There are a couple of good reasons why the unpaid internship is not a constant across every academic or career field. The first difference between a finance or accounting internship and, say, working for a newspaper, is the tenor and expectation of the internship. The internships I have worked have been explicitly not a career stepping stone at the same company, so it made sense to work at them for a few weeks and then take my newfound experience elsewhere. For other internships, it seems to be a sort of proto- or lower-paying entry position that then leads to being hired at the same company. Some internships treat their interns like employees from the start, but rarely have I seen this with writing-based internships. Instead, the gift of your tenure is the experience, and maybe the option of calling the employer for a reference later on.

Companies that offer writing-intensive internships are also, by and large, not wealthy. An investment firm might be able to take on a new employee as an intern; a small publisher barely has enough to pay its full-time editors, much less a trainee. Moreover, these are creatives that we’re talking about, so a less settled or irregular, less formula-based hiring approach is par for the course. On some level, I understand why writing-based internships are less reliable as potential career stepping stones and less likely to pay – the fields they purport to introduce an intern to are also less stable and often pay less. We are supposed to work to satisfy a creative urge or to do what’s in our hearts, not to make money.

Is this how it has to be, though? Writing and English and journalism and history students want to get paid for their knowledge, like everyone else. Even entry-level writing jobs in these fields often require at least two years of experience in this type of publishing or that type of technical writing, and they often pay very little. A contract-writing company was found this past week to be offering prospective employees fractions of cents per word, a base demand of 40,000 words per week, and at the same time demanded a comprehensive application with multiple pitches and samples. Why is the writing and publishing industry not more nurturing of the newbies? The best way to ensure thoughtful and creative writing is to provide a network or support system for your writers, but in this case, finance and accounting jobs far outstrip creative or humanities fields. Writing is too often seen as both incredibly easy (anyone can write, and we will pay them the bare minimum to do it) and as an arcane, difficult science (one that requires years of experience and knowledge of every computer program on the market, and then there’s SEO…) – and unpaid internships are the result. Aspiring writers must know everything but expect no pay past the boss ‘putting in a good word’ for the amount of training they put in.
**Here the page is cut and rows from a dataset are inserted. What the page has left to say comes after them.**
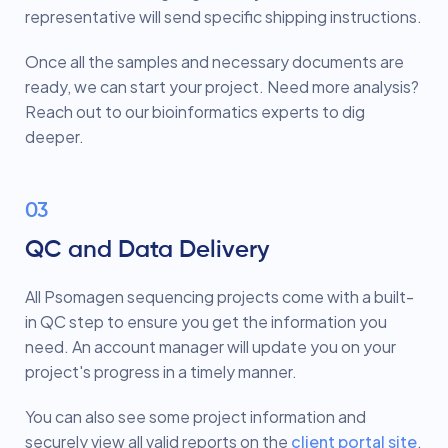
representative will send specific shipping instructions.
Once all the samples and necessary documents are
ready, we can start your project. Need more analysis?
Reach out to our bioinformatics experts to dig
deeper.
03
QC and Data Delivery
All Psomagen sequencing projects come with a built-
in QC step to ensure you get the information you
need. An account manager will update you on your
project's progress in a timely manner.
You can also see some project information and
securely view all valid reports on the
client portal site
.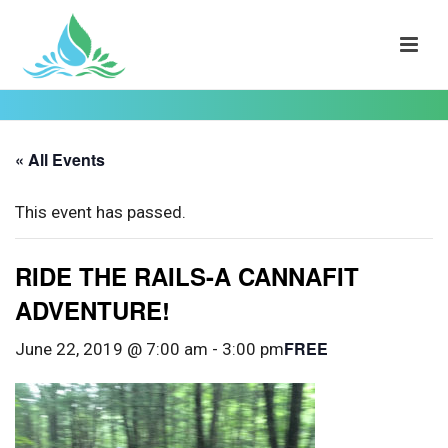
« All Events
This event has passed.
RIDE THE RAILS-A CANNAFIT
ADVENTURE!
FREE
June 22, 2019 @ 7:00 am
-
3:00 pm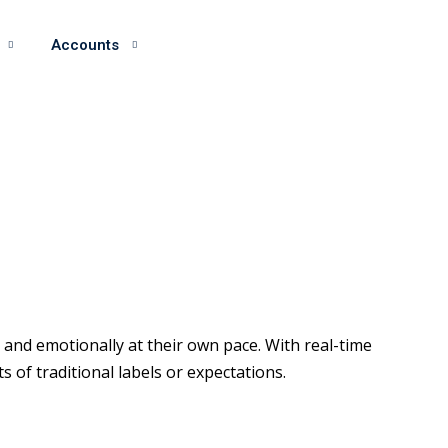
Accounts
and emotionally at their own pace. With real-time
of traditional labels or expectations.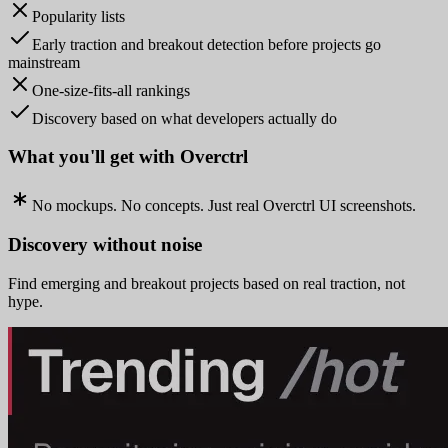
Popularity lists
Early traction and breakout detection before projects go
mainstream
One-size-fits-all rankings
Discovery based on what developers actually do
What you'll get with Overctrl
No mockups. No concepts. Just real Overctrl UI screenshots.
Discovery without noise
Find emerging and breakout projects based on real traction, not
hype.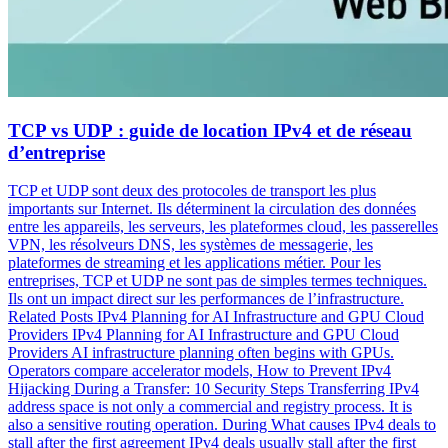
TCP vs UDP : guide de location IPv4 et de réseau
d’entreprise
TCP et UDP sont deux des protocoles de transport les plus
importants sur Internet. Ils déterminent la circulation des données
entre les appareils, les serveurs, les plateformes cloud, les passerelles
VPN, les résolveurs DNS, les systèmes de messagerie, les
plateformes de streaming et les applications métier. Pour les
entreprises, TCP et UDP ne sont pas de simples termes techniques.
Ils ont un impact direct sur les performances de l’infrastructure.
Related Posts IPv4 Planning for AI Infrastructure and GPU Cloud
Providers IPv4 Planning for AI Infrastructure and GPU Cloud
Providers AI infrastructure planning often begins with GPUs.
Operators compare accelerator models, How to Prevent IPv4
Hijacking During a Transfer: 10 Security Steps Transferring IPv4
address space is not only a commercial and registry process. It is
also a sensitive routing operation. During What causes IPv4 deals to
stall after the first agreement IPv4 deals usually stall after the first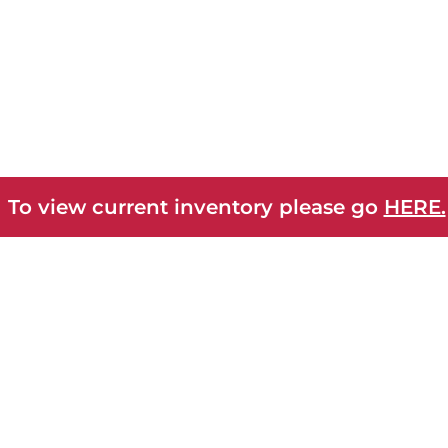
 To view current inventory please go
HERE.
On some level, it makes sense. The career fields that most attract humanities students or writers are also often based around relationship-building, and so a good relationship with an established professional in the industry can be the best takeaway for an unpaid intern. However, if we don’t start valuing the work that writers do and finding a way to reward their struggles, the cycle will simply continue and desperate writers will continue to accept the only experience they can get – unpaid internships. I’ll cop to not knowing how to fix this struggle – how about you, UCWbLers?